George Leopold’s guest post on this topic builds on a paper by Whiteman, Hope and Wadhams, published online yesterday. Their original Nature article is worth reading in its entirety. [It’s already come in for a lot of criticism, from Jason Samenow, for instance; see also Andy Revkin. Most of the criticism is leveled at the natural science, pointing to research that argues a release of methane sufficiently rapid to merit concern is not in the cards.]
Some additional comments prompted by that fuller reading, targeted mostly at the economics.
To begin, the authors emphasize that the $60T cost they estimate (using more refined economic models of the general type used to support the Stern review) is the present discounted value of the aggregated total cost over some 200 years. They compare it with the current world GDP, roughly some $70T per year. That implies, and indeed the authors hint, there’s not just incentive but also time and opportunity to innovate and mitigate. They also conclude that the poorest countries will be hardest hit. As they put it, “The economic consequences will be distributed around the globe, but the modelling shows that about 80% of them will occur in the poorer economies of Africa, Asia and South America. The extra methane magnifies flooding of low-lying areas, extreme heat stress, droughts and storms.” That may indeed be where any cost burden hits initially. However, in multiple ways we’re all in this together, and our destinies are intertwined. Financial sums of any significant size find their way into bills the richer countries will be forced to pay in one form (direct subsidies) or another (relief support for displaced or incapacitated populations; increased national security costs, and more). No one will be immune.
A second comment: this kind of modeling, which integrates both the natural world and human activity in simultaneous calculation, is emerging as an important tool for guiding policy formulation and, through policy, for managing societal decisions and actions. It’s in much the same stage of development as weather forecasting was in the early days. A century ago, the equations governing weather development weren’t so universally known and robustly applied. The model physics was rudimentary at best. Initialization was problematic. Data sources were sparse and the discipline of data assimilation not nearly so mature. When computers finally were put to numerical weather prediction around 1950, they weren’t nearly so capable as today’s. The resulting prognoses inspired little confidence.
But that has changed over the past 70 years. Today’s predictions are more accurate, extending out to greater time horizons, and are the basis not just for emergency response but also decision-making in weather-sensitive economic sectors ranging from agriculture to energy and water resource management.
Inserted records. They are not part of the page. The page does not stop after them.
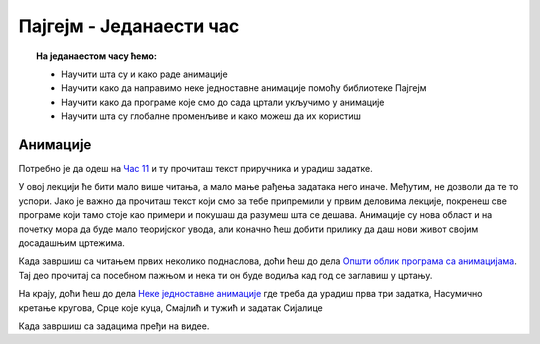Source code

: Пајгејм - Једанаести час
========================


.. topic:: На једанаестом часу ћемо: 
            
            - Научити шта су и како раде анимације
            - Научити како да направимо неке једноставне анимације помоћу библиотеке Пајгејм
            - Научити како да програме које смо до сада цртали укључимо у анимације
            - Научити шта су глобалне променљиве и како можеш да их користиш

.. reveal:: pre_nego_sto_pocnes11
   :showtitle: Пре него што почнеш
   :hidetitle: Сакриј прозор
   
   .. infonote:: Пре него што почнеш
    
        Овог пута би било добро да се подсетиш како се укључују слике у цртеже, што можеш урадити тако што ћеш погледати `Приказ слика <https://petlja.org/biblioteka/r/lekcije/pygame-prirucnik-gim/crtanje-cas3#id9>`__.

        Такође, као и до сада, препоручујемо ти да током рада користиш и наш `Синтаксни подсетник за Пајтон <https://petljamediastorage.blob.core.windows.net/root/Media/Default/Help/cheatsheet.pdf>`__.

        Као и увек, оставићемо ти овде и подсетник за неке најважније функције које смо до сада користили.

        ====================================   =================================================================================
        боја                                   ``pg.Color("ime_boje")`` или торка ``(r, g, b)`` 
        дуж                                    ``pg.draw.line(prozor, boja, (x1, y1), (x2, y2), debljina)``
        правоугаоник                           ``pg.draw.rect(prozor, boja, (x, y, sirina, visina), debljina)``
        круг                                   ``pg.draw.circle(prozor, boja, (x, y), poluprecnik, debljina)``
        елипса                                 ``pg.draw.ellipse(prozor, boja, (x, y, sirina, visina), debljina)``
        многоугао                              ``pg.draw.polygon(prozor, boja, [(x, y), (x, y), (x, y)])``
        насумичан цео број од ``x`` до ``y``   ``random.randint(x, y)`` 
        учитавање слике                        ``pg.image.load("putanja_do_slike")``
        приказивање слике                      ``prozor.blit(slika, (x, y))``
        ====================================   =================================================================================

Анимације
---------

Потребно је да одеш на `Час 11 <https://petlja.org/biblioteka/r/lekcije/pygame-prirucnik-gim/animacije-cas11>`__ и ту прочиташ текст приручника и урадиш задатке.

У овој лекцији ће бити мало више читања, а мало мање рађења задатака него иначе. Међутим, нe дозволи да те то успори. Јако је важно да прочиташ текст који смо за тебе припремили у првим деловима лекције, покренеш све програме који тамо стоје као примери и покушаш да разумеш шта се дешава. Анимације су нова област и на почетку мора да буде мало теоријског увода, али коначно ћеш добити прилику да даш нови живот својим досадашњим цртежима. 

Када завршиш са читањем првих неколико поднаслова, доћи ћеш до дела `Општи облик програма са анимацијама <https://petlja.org/biblioteka/r/lekcije/pygame-prirucnik-gim/animacije-cas11#id9>`__. Тај део прочитај са посебном пажњом и нека ти он буде водиља кад год се заглавиш у цртању. 

На крају, доћи ћеш до дела `Неке једноставне анимације <https://petlja.org/biblioteka/r/lekcije/pygame-prirucnik-gim/animacije-cas11#id10>`__ где треба да урадиш прва три задатка, Насумично кретање кругова, Срце које куца, Смајлић и тужић и задатак Сијалице

.. reveal:: ako_zelis_vise11
   :showtitle: Ако желиш да научиш више
   :hidetitle: Сакриј прозор
   
   .. infonote:: 

        Ако ти је ово што смо до сада радили занимљиво и желиш још да научиш, уради задатак `Дигитални сат <https://petlja.org/biblioteka/r/lekcije/pygame-prirucnik-gim/animacije-cas11#id16>`__. Ту ћеш, између осталог, научити и како да укључиш време у своје програме, а ако желиш да провежбаш ово што си до сада радио/радила и научиш како да користиш листе за смењивање слика, уради задатак `Цртани филм <https://petlja.org/biblioteka/r/lekcije/pygame-prirucnik-gim/animacije-cas11#id15>`__.

        Такође, ако желиш да научиш како да користиш анимације и ван нашег сајта и да стекнеш детаљнији увид у то како у Пајгејму раде анимације, то можеш прочитати у лекцији `Испод хаубе: како се остварује анимација <https://petlja.org/biblioteka/r/lekcije/pygame-prirucnik-gim/animacije-cas11_nacinianimacije>`__

Када завршиш са задацима пређи на видее.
In the same way, it’s not unreasonable to anticipate that economic projections based on weather and climate scenarios will grow far more useful over coming decades, as natural and social scientists make common cause to couple environmental trends to social outcomes, and gain experience with the task. Exploratory calculations such as those provided by Whiteman et al. should combine with the urgent need to better anticipate future trends to motivate more such research… and such computations. As the critiques above suggest, concatenated or coupled models compound the total resulting uncertainty. A calculation can founder either because of error in the natural science or error in the social piece. As a result, today’s natural-economic models can do little more than stimulate society’s thought process and discussions (as is going on today). But with practice and experience will come skill. We can expect that tomorrow’s models will increasingly guide high-stakes decisions and actions.